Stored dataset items
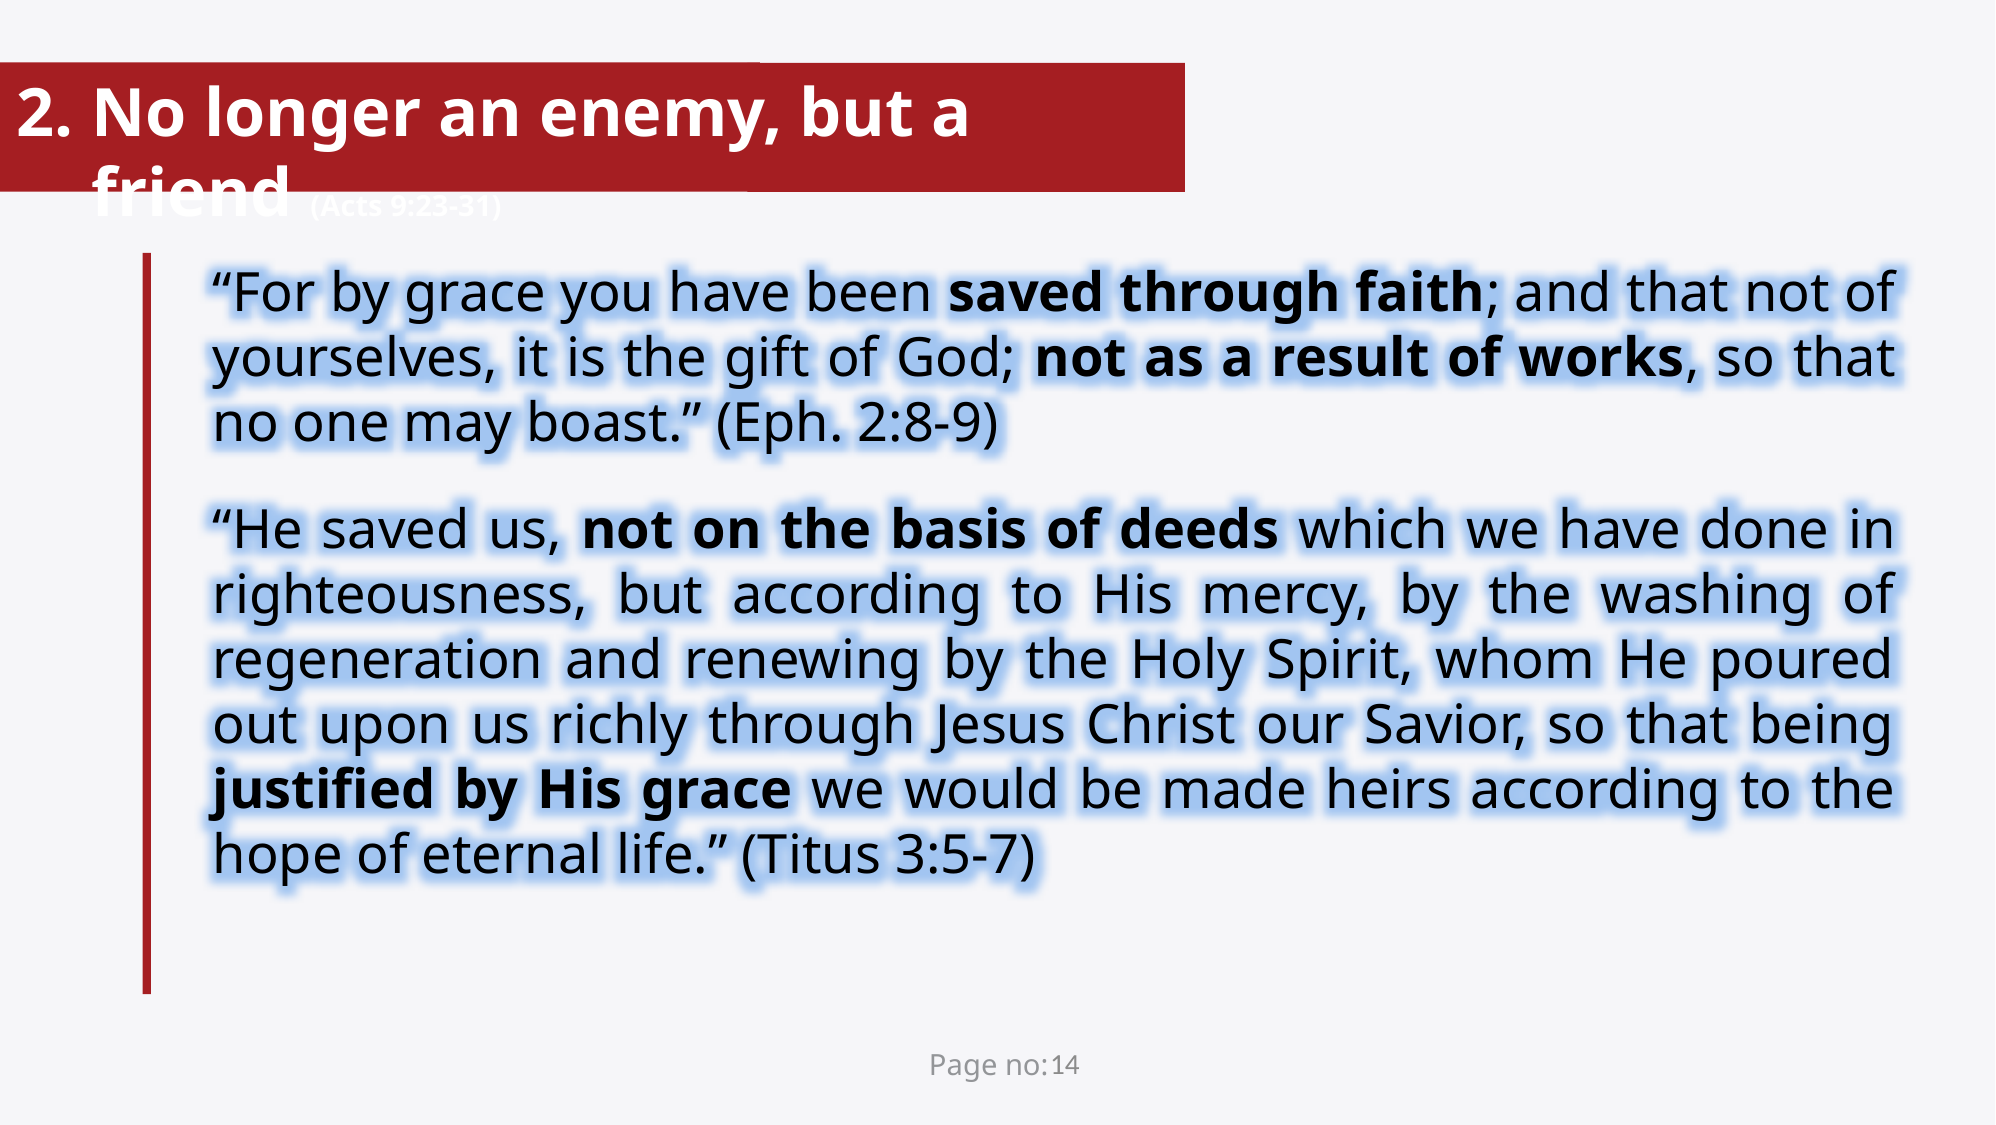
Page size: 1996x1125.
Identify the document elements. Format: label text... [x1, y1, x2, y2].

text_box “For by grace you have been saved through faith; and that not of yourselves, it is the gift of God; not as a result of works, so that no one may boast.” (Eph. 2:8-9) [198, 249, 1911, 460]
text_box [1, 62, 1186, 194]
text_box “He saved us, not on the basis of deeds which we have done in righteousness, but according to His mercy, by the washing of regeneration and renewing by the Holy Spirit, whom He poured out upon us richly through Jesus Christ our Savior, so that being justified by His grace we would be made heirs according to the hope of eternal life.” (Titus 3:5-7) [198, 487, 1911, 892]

Problem details: Would you copy out exactly the lines from the one holding "Identify the document" through the end of the entries above, both ends included?

Answer area:
Identify the document elements. Format: label text... [x1, y1, x2, y2].

text_box “For by grace you have been saved through faith; and that not of yourselves, it is the gift of God; not as a result of works, so that no one may boast.” (Eph. 2:8-9) [198, 249, 1911, 460]
text_box [1, 62, 1186, 194]
text_box “He saved us, not on the basis of deeds which we have done in righteousness, but according to His mercy, by the washing of regeneration and renewing by the Holy Spirit, whom He poured out upon us richly through Jesus Christ our Savior, so that being justified by His grace we would be made heirs according to the hope of eternal life.” (Titus 3:5-7) [198, 487, 1911, 892]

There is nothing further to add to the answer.